[Collection entries]
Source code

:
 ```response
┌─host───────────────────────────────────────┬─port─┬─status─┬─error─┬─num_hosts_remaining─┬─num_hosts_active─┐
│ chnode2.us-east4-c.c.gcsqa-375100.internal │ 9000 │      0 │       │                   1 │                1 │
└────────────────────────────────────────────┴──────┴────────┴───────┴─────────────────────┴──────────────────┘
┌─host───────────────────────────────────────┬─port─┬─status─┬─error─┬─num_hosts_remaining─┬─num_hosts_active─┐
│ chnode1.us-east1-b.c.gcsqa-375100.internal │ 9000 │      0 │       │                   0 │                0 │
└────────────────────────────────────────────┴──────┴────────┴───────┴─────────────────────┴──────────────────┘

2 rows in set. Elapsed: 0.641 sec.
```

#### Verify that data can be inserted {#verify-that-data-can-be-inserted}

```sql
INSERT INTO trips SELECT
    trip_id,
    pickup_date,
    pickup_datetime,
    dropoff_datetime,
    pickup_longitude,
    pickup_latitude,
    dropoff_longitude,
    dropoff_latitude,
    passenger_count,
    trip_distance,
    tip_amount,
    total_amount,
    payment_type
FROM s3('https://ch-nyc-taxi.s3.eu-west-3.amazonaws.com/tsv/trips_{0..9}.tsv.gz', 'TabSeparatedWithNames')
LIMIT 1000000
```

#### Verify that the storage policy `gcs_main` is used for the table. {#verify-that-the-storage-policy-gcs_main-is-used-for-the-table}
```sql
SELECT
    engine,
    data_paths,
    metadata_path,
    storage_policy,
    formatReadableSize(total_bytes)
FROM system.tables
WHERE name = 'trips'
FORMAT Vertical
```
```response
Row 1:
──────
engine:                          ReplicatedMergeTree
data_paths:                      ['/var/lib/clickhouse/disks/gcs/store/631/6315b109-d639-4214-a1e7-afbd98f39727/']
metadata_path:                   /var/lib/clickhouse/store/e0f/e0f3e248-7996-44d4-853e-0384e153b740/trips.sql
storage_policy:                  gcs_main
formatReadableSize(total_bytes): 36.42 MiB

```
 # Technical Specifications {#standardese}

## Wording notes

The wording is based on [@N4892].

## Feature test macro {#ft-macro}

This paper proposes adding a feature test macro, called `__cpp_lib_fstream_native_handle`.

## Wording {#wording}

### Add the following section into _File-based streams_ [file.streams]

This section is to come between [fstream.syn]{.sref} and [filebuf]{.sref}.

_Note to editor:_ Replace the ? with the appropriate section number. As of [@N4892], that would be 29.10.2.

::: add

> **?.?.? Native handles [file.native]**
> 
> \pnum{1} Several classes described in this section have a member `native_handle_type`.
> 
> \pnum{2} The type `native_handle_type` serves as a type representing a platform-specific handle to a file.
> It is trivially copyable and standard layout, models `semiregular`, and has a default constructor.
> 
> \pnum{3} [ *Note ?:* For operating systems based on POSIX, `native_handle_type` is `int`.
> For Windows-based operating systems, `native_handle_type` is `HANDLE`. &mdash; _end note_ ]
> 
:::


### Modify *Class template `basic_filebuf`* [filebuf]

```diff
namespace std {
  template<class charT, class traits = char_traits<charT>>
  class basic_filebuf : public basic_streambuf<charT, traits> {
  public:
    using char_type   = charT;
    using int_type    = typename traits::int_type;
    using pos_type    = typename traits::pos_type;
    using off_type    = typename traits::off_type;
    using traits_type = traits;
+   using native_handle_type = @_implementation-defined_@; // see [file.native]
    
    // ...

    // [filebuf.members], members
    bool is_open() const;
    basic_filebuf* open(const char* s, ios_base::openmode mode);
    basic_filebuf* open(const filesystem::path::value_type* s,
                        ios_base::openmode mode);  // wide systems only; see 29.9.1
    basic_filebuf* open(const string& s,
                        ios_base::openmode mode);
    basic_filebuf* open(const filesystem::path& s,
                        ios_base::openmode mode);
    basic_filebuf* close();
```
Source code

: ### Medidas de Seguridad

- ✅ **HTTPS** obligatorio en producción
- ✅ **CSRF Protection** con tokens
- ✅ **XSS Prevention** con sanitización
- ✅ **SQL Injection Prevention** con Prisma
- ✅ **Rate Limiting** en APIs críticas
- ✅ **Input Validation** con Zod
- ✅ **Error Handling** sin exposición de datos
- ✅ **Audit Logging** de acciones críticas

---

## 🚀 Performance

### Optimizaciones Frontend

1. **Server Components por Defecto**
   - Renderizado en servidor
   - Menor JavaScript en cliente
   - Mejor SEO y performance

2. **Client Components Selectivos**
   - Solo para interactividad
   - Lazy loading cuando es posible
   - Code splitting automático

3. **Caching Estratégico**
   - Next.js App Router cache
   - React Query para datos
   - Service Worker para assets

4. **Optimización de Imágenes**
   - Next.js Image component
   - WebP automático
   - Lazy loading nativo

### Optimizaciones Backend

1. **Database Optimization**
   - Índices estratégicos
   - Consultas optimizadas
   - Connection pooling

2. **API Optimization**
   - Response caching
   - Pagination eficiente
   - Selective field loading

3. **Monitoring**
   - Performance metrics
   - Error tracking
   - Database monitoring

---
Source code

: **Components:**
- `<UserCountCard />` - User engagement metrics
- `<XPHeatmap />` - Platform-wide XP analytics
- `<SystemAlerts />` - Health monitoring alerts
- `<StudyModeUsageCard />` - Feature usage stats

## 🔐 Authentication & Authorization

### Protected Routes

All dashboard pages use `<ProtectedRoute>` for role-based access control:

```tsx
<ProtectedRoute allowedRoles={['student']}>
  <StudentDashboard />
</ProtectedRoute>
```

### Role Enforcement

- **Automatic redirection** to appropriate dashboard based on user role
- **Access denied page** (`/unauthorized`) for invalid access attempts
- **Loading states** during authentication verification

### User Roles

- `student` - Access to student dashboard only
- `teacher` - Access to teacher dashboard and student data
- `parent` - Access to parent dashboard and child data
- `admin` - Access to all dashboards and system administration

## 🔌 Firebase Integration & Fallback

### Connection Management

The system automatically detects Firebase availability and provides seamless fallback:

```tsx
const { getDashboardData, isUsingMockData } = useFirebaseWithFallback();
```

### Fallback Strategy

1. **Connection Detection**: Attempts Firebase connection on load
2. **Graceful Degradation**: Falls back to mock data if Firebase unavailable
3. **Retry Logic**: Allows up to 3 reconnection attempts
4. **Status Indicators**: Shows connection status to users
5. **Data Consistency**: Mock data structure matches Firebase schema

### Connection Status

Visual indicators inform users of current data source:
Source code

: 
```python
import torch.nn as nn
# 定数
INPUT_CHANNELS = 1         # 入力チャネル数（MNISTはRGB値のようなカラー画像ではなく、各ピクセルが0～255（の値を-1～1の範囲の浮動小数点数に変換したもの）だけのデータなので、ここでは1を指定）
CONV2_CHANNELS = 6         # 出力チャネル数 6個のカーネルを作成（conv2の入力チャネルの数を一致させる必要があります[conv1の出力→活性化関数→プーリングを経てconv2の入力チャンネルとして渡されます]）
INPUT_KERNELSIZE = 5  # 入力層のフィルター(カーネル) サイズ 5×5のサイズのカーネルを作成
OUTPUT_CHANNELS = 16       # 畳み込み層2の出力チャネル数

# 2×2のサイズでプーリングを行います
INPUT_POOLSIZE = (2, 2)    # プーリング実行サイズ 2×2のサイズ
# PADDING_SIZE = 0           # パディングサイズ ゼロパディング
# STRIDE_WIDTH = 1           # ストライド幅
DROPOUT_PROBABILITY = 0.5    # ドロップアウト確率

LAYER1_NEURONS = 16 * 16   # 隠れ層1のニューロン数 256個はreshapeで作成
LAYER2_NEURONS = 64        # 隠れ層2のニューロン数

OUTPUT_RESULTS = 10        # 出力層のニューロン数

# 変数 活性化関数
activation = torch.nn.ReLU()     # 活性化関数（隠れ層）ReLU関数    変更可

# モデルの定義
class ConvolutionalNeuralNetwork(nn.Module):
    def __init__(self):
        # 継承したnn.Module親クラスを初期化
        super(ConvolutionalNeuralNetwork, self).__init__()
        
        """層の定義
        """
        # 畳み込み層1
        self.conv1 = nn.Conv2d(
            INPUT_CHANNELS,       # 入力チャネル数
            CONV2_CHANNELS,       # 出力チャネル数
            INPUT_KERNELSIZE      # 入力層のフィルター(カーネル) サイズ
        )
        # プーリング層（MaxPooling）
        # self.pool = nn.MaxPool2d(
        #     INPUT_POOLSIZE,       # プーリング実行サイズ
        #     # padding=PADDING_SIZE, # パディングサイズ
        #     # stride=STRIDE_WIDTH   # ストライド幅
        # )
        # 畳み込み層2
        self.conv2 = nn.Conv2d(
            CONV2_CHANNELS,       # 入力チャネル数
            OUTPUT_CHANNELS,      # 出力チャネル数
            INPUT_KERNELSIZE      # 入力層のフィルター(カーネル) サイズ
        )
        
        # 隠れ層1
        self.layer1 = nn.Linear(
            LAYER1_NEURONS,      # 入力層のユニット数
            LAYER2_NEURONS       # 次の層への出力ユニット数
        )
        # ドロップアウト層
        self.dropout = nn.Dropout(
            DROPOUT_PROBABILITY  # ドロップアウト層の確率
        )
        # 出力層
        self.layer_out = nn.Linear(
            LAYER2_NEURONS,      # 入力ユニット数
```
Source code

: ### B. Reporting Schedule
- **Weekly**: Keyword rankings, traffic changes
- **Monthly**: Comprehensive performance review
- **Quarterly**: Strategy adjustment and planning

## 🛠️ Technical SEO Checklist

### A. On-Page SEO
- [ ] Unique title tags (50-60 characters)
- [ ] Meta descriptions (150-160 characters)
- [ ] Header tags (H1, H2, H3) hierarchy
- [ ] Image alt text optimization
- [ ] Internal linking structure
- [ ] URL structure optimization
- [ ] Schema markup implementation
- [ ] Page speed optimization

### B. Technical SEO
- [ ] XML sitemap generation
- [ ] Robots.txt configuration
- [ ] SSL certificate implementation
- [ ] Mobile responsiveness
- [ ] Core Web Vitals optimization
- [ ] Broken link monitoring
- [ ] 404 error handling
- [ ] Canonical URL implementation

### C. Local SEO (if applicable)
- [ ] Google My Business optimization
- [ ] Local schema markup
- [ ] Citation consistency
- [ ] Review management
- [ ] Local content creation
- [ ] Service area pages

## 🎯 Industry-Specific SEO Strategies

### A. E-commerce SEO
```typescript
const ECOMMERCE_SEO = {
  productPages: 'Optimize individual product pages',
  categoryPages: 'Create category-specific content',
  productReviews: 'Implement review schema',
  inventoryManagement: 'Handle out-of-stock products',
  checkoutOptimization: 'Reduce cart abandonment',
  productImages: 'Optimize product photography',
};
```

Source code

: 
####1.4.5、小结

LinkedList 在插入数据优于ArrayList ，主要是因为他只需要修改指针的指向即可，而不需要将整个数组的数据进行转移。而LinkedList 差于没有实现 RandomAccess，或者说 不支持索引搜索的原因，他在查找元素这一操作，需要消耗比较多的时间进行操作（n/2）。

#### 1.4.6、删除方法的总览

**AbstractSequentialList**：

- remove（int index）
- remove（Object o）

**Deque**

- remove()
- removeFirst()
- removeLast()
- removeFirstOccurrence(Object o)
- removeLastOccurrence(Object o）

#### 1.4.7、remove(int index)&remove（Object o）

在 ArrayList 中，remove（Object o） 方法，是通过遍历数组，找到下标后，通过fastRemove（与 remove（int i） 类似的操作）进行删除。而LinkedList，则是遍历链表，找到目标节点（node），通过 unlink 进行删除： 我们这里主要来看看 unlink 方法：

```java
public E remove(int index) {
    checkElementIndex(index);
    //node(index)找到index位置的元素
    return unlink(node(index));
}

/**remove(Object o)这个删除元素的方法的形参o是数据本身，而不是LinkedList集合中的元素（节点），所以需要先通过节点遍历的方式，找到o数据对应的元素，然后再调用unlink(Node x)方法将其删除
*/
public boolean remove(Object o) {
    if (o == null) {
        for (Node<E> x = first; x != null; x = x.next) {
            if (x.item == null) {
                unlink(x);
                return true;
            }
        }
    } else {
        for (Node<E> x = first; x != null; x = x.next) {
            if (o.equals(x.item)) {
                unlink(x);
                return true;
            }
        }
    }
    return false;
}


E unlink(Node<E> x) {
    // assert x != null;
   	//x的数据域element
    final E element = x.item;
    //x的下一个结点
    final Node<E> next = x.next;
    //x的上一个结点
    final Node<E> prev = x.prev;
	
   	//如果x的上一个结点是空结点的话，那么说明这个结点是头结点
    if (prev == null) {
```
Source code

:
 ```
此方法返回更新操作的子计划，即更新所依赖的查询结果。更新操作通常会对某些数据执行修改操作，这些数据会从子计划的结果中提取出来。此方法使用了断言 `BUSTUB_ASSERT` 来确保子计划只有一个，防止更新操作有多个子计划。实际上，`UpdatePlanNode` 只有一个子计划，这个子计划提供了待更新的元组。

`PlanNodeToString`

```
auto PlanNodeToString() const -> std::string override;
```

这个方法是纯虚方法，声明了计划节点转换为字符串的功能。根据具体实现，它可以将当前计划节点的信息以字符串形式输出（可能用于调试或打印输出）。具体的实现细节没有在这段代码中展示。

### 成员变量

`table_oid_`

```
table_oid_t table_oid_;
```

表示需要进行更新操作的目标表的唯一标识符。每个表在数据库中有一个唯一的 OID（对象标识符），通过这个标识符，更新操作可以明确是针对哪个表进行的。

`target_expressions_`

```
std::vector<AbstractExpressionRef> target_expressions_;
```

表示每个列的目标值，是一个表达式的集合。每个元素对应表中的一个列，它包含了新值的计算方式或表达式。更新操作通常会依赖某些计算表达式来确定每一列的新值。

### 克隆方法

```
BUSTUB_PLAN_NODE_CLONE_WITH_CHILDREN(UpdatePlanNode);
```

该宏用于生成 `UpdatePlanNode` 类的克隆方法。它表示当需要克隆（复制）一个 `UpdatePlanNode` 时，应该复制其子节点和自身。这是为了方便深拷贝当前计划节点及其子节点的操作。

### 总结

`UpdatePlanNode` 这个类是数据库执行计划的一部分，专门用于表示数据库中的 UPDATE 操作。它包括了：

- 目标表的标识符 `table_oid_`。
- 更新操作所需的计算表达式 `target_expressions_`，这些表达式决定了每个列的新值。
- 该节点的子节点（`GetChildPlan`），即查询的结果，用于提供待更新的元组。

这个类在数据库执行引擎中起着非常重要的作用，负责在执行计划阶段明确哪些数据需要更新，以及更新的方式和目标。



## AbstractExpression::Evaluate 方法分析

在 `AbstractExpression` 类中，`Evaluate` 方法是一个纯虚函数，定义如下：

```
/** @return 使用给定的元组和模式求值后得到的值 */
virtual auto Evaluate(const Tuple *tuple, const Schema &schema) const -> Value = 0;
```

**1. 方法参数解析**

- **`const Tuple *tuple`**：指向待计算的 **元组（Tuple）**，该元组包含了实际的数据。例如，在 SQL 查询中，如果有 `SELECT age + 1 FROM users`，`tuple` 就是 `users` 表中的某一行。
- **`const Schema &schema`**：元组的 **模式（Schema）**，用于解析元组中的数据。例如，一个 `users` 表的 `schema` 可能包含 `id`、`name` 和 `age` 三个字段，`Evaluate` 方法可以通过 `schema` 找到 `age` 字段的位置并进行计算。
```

REQUIREMENT: Return each line of the entries that holds the string "ストライド幅".

REPLY:
# STRIDE_WIDTH = 1           # ストライド幅
        #     # stride=STRIDE_WIDTH   # ストライド幅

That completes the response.